◆ EXERCISE ◆
According to the pitch on in-person ID verification, why would a physical service location likely save the company time and labor costs? Explain in one to three sentences.

◆ EXCERPTED TEXT ◆

Pitch: Tech Firms Should Provide In-Person ID Verification & Related Secure Tech Service

For security of identity, it makes little sense for companies to require people to scan and send official documents proving their ID across servers on the internet to an online company that for whatever reason has flagged online activity or presence as “suspicious.” For one, consider that the company security challenger is communicating with a person they have flagged as a possible ID thief to begin with. There’s a good chance that ID thieves or black hat hackers have or can get access to their targets’ identifying documents in other ways, so having them scan those in could worsen a possible fraud loss.

On the other hand, if it is the consumer that is required to prove ID to the company over the internet, the company asks the customer to put sensitive information at risk to do so. With constant serial hacks and thefts from online companies, institutions, and governments it is clear that the internet and its many, many, many moving parts and inroads is a sieve. Consumers cannot count on companies to keep their data safe; cannot count on the data to remain safe in transit; and cannot even trust their own devices due to persistent threats lurking and reloading through ISPs, supply chains, aged-out hardware, infected government computers, the vaunted citizen liability mess we call credit bureaus, and other attack vectors, whether the compromise is in hardware, software, supply chains, peripherals, updates, insiders, services, and or due to the human factors by which busy people cannot effectively keep up with nor run down repetitive security rabbit holes.

Rather than the above, firms should phase in face to face customer care in which physical presence with document ID confirmation can unlock accounts, troubleshoot, advise or deal with infected devices, preserve data, and other services. This may involve mutual partnerships with retail stores, banks, and other client-facing venues into which private meeting spaces can be had.

A physical presence for doing this would be a customer-loyalty investment, a marketing / upsell opportunity, and would likely save time and labor costs for the company because walking someone through a process remotely takes as much time and sometimes longer that troubleshooting in person, with physical ID, presence, and relevant device(s) available for technicians to look at.

Providing (directly or outsourcing) a face to face service desk would also cut into black hat hackers’ success rates since they rely so heavily on anonymity to conduct fraud, theft, and worse.

Finally, one fringe benefit of providing face to face service is a return to in-person human connection, respect, and dignity in part lost to the impersonal aspects of internet and phone interaction.

◆ SUPPLIED MATERIAL ◆
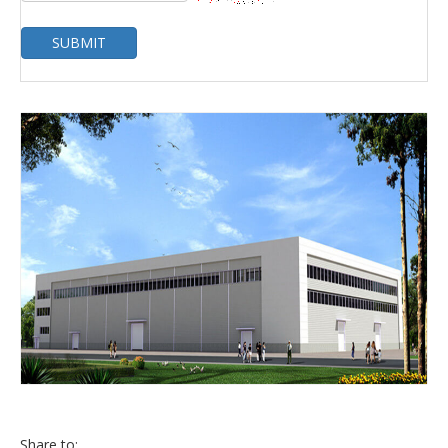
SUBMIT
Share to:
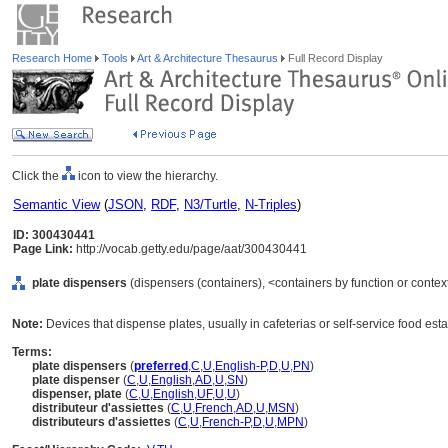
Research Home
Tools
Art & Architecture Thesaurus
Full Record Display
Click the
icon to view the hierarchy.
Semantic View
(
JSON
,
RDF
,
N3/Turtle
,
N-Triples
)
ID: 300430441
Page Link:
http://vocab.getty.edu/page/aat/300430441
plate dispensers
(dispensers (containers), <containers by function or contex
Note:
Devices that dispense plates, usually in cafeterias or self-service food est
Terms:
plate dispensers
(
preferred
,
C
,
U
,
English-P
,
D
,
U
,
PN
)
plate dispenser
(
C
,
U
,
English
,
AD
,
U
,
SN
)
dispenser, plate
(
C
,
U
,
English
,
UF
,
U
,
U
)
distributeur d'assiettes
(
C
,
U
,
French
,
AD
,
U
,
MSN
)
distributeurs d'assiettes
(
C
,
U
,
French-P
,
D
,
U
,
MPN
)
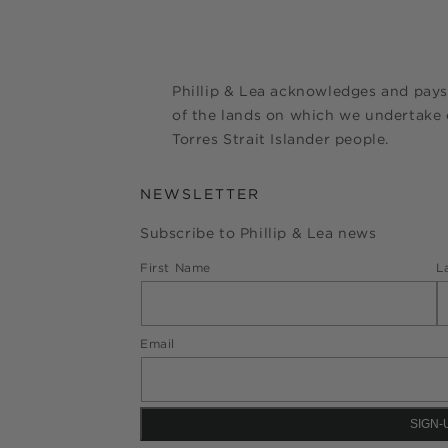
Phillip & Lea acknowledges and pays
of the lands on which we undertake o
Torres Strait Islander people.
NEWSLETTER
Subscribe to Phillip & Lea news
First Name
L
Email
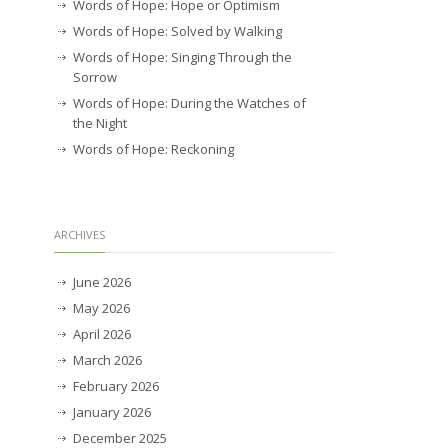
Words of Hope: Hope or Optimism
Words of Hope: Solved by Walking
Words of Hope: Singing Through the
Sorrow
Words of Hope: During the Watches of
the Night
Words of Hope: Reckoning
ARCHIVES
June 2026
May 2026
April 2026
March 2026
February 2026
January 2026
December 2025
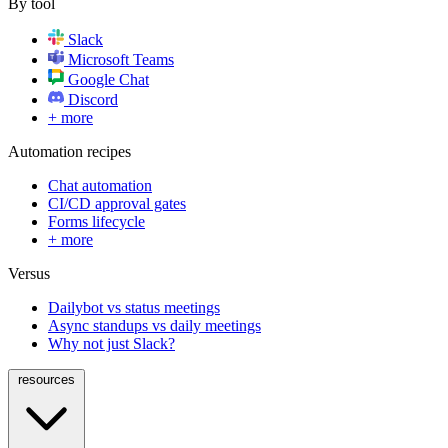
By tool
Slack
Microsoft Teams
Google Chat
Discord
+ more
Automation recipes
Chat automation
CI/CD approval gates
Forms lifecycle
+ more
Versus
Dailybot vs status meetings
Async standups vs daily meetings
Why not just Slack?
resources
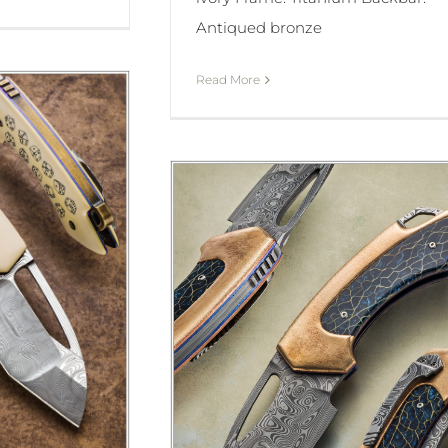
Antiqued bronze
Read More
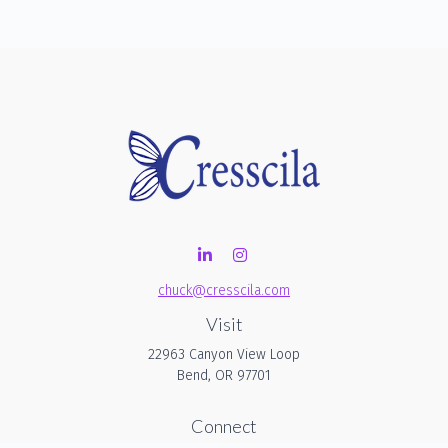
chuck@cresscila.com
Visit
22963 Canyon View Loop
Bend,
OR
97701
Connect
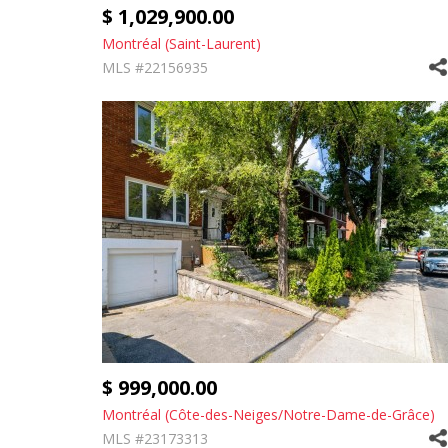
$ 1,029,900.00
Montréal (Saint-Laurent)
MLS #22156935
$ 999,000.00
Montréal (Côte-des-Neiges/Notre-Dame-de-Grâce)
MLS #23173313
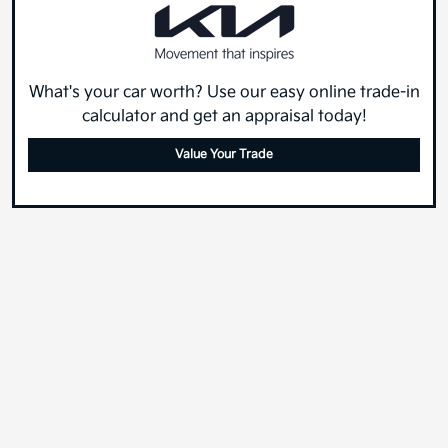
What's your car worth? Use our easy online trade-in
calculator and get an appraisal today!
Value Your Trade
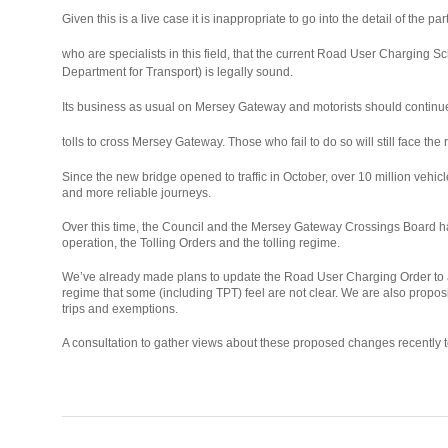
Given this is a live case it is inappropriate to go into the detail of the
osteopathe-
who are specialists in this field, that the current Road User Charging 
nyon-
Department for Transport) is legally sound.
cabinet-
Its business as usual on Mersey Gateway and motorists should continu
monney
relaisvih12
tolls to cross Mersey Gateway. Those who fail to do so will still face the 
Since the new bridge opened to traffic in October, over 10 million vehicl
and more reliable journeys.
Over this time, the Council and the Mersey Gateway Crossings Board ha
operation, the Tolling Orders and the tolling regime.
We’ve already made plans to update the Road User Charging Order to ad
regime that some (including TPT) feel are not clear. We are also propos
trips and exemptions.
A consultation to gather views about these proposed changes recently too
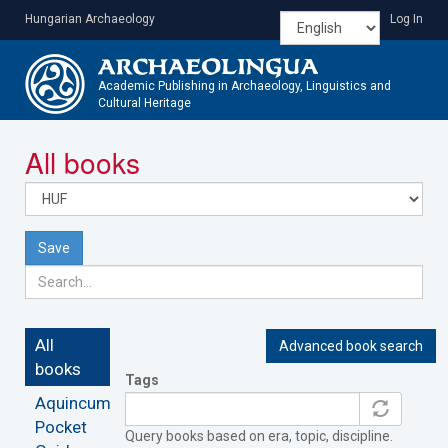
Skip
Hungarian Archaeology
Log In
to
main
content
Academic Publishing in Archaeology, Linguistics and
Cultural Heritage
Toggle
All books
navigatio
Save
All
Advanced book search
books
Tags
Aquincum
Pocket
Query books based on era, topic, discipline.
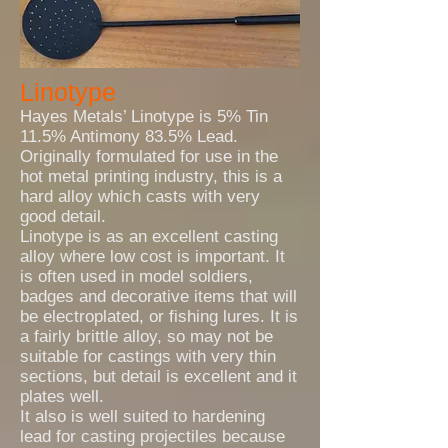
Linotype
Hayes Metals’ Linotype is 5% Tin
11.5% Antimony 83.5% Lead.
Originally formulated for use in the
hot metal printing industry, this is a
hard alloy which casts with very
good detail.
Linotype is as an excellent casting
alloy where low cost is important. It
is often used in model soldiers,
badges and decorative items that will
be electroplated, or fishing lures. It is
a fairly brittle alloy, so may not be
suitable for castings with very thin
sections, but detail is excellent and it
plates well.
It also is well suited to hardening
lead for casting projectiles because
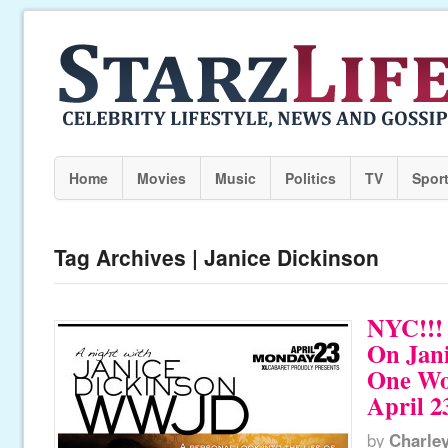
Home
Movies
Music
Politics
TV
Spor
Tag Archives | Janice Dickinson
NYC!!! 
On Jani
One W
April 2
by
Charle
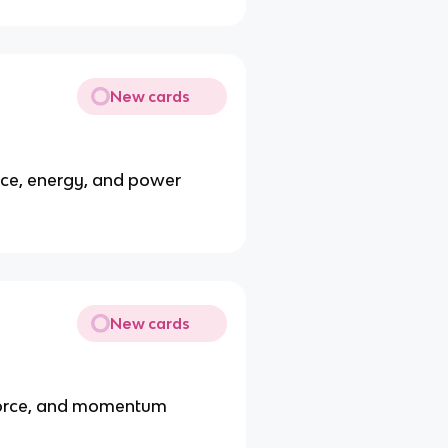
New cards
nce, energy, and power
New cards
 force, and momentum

--

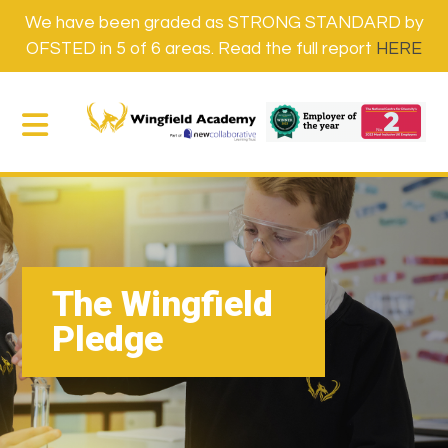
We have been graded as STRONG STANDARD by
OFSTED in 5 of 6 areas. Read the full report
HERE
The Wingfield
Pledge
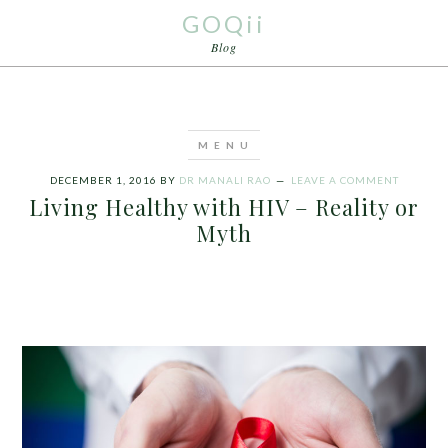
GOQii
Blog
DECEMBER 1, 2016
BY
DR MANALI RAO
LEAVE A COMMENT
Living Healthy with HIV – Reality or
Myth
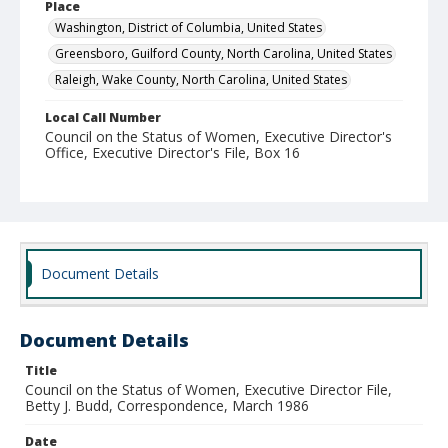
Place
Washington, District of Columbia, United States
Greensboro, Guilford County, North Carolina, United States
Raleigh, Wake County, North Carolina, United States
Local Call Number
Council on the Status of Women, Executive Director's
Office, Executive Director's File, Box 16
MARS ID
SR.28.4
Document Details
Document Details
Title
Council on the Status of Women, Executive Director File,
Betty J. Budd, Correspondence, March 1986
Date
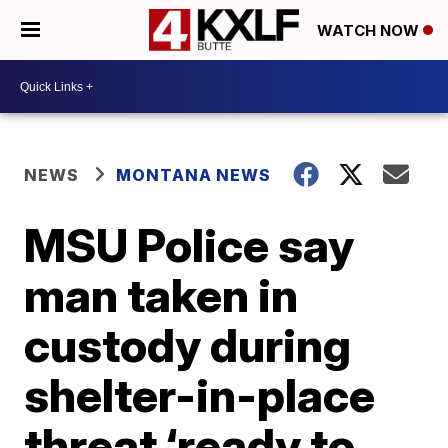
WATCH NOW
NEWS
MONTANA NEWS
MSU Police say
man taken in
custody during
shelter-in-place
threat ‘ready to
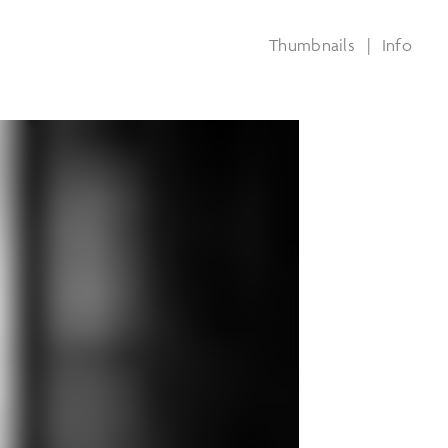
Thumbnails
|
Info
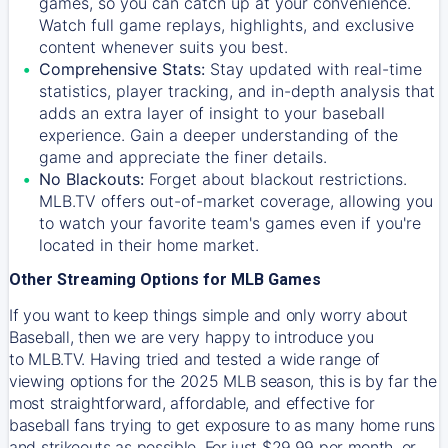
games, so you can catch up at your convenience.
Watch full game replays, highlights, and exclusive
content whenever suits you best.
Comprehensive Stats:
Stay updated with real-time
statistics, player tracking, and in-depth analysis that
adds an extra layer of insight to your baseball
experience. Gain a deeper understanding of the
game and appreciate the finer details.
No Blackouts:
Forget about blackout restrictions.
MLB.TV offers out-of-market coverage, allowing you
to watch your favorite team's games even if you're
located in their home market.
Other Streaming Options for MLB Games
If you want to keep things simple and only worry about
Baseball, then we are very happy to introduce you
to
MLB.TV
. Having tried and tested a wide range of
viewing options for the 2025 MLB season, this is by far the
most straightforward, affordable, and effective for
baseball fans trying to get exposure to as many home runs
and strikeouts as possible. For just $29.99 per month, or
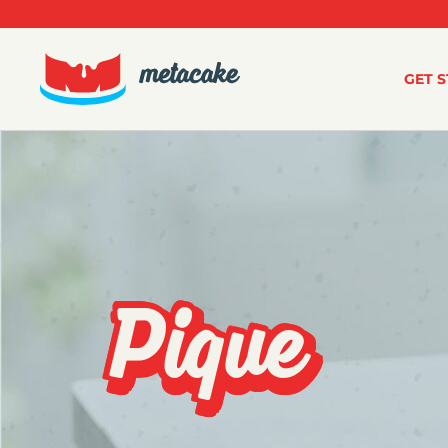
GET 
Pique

* * *

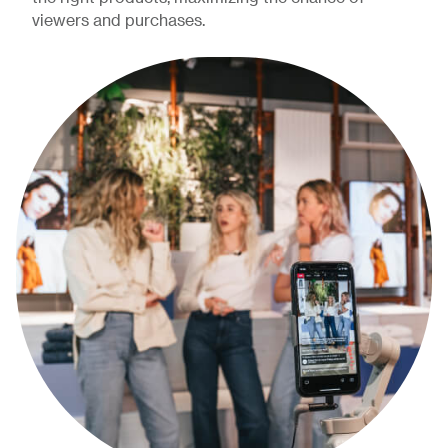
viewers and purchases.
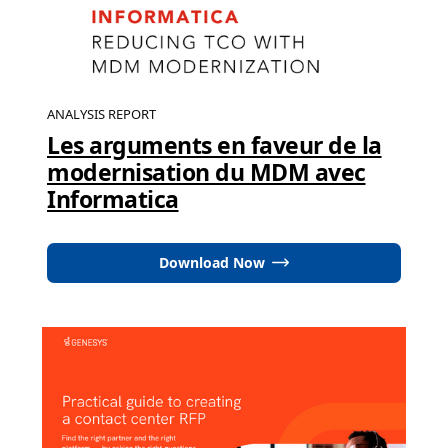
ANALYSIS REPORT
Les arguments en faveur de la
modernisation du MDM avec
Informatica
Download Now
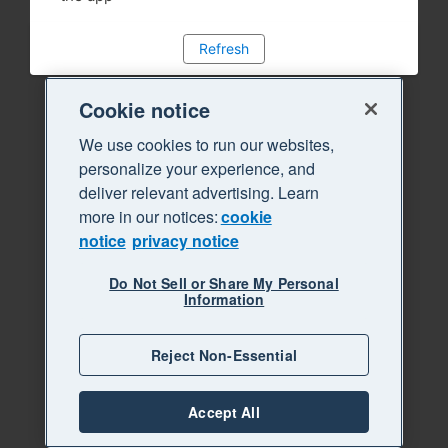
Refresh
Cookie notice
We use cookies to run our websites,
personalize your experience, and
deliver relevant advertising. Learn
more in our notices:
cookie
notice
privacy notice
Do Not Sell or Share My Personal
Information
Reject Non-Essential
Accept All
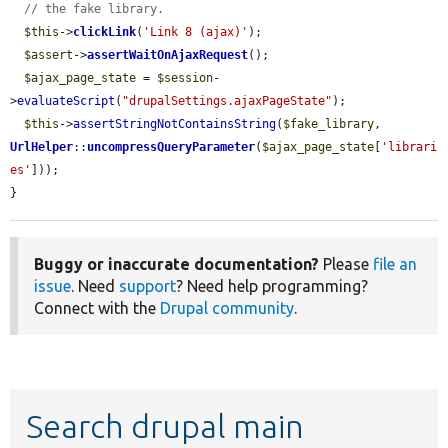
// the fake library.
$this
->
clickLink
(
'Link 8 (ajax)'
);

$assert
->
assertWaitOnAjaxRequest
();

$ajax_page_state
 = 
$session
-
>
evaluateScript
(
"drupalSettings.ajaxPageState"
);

◆ RESPONSE TO THIS EXERCISE ◆
Guiding someone through a process remotely takes as long as troubleshooting in person, and sometimes longer. In person, technicians have the physical ID, the person, and the relevant devices right there to look at.